A genética é um dos campos mais explorados pelos empreendedores no Brasil. O principal motivo é o barateamento da tecnologia, que permitiu a empresas como a Genotyping, de Botucatu, no interior paulista, e a Genomika Diagnósticos, de Recife, em Pernambuco, oferecer testes genéticos que custam a partir de 1 500 reais.

O objetivo desses testes é tentar diagnosticar e prever mutações genéticas que levem a males como câncer e Alzheimer e também identificar tratamentos mais eficazes. “A tendência é de crescimento da medicina personalizada, que oferece medicamentos e tratamentos diferentes para cada tipo de genoma”, diz Chris Hardesty, executivo global de saúde e ciências da consultoria KPMG.

Ainda que haja abundância de recursos no exterior, eles são mais escassos no Brasil, e as empresas da área médica costumam demandar mais investimentos, por mais tempo, até ter produtos prontos para ser vendidos em larga escala. Um dos países mais procurados pelos empreendedores de -saúde de todo o mundo é o Canadá, que tem um centro de incubação de startups de saúde com 350 empresas. O outro são os Estados Unidos, em razão da maior facilidade de captar dinheiro com investidores.
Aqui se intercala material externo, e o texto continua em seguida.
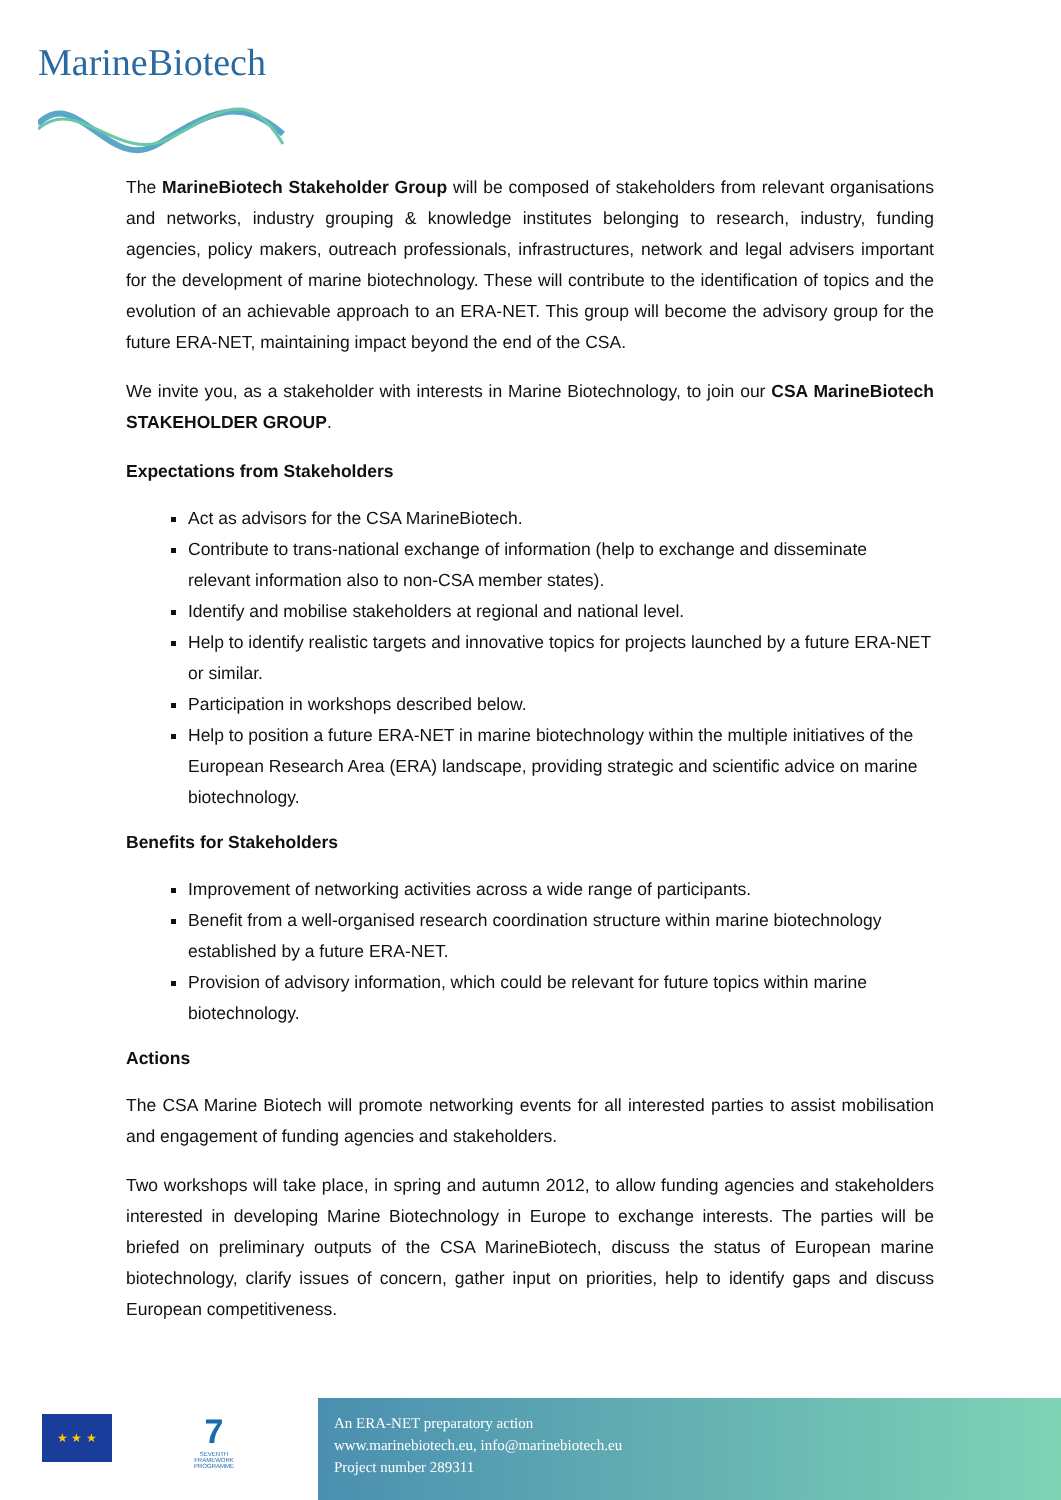MarineBiotech
The MarineBiotech Stakeholder Group will be composed of stakeholders from relevant organisations and networks, industry grouping & knowledge institutes belonging to research, industry, funding agencies, policy makers, outreach professionals, infrastructures, network and legal advisers important for the development of marine biotechnology. These will contribute to the identification of topics and the evolution of an achievable approach to an ERA-NET. This group will become the advisory group for the future ERA-NET, maintaining impact beyond the end of the CSA.
We invite you, as a stakeholder with interests in Marine Biotechnology, to join our CSA MarineBiotech STAKEHOLDER GROUP.
Expectations from Stakeholders
Act as advisors for the CSA MarineBiotech.
Contribute to trans-national exchange of information (help to exchange and disseminate relevant information also to non-CSA member states).
Identify and mobilise stakeholders at regional and national level.
Help to identify realistic targets and innovative topics for projects launched by a future ERA-NET or similar.
Participation in workshops described below.
Help to position a future ERA-NET in marine biotechnology within the multiple initiatives of the European Research Area (ERA) landscape, providing strategic and scientific advice on marine biotechnology.
Benefits for Stakeholders
Improvement of networking activities across a wide range of participants.
Benefit from a well-organised research coordination structure within marine biotechnology established by a future ERA-NET.
Provision of advisory information, which could be relevant for future topics within marine biotechnology.
Actions
The CSA Marine Biotech will promote networking events for all interested parties to assist mobilisation and engagement of funding agencies and stakeholders.
Two workshops will take place, in spring and autumn 2012, to allow funding agencies and stakeholders interested in developing Marine Biotechnology in Europe to exchange interests. The parties will be briefed on preliminary outputs of the CSA MarineBiotech, discuss the status of European marine biotechnology, clarify issues of concern, gather input on priorities, help to identify gaps and discuss European competitiveness.
★ ★ ★
7
SEVENTH FRAMEWORK PROGRAMME
An ERA-NET preparatory action
www.marinebiotech.eu, info@marinebiotech.eu
Project number 289311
A mineira Carolina Reis escolheu a região do Vale do Silício para fundar, em 2016, a OneSkin, que produz pele humana em laboratório para testar princípios antienvelhecimento. Ela chegou a montar uma empresa semelhante no Brasil com outros sócios em 2014, mas tinha dificuldade em competir com fornecedores estrangeiros, mais capitalizados. Decidiu, então, fazer um curso da incubadora americana IndieBio, ajustou o modelo de negócios e, agora, começa a buscar empresas interessadas em licenciar suas descobertas para usá-las na produção de cosméticos.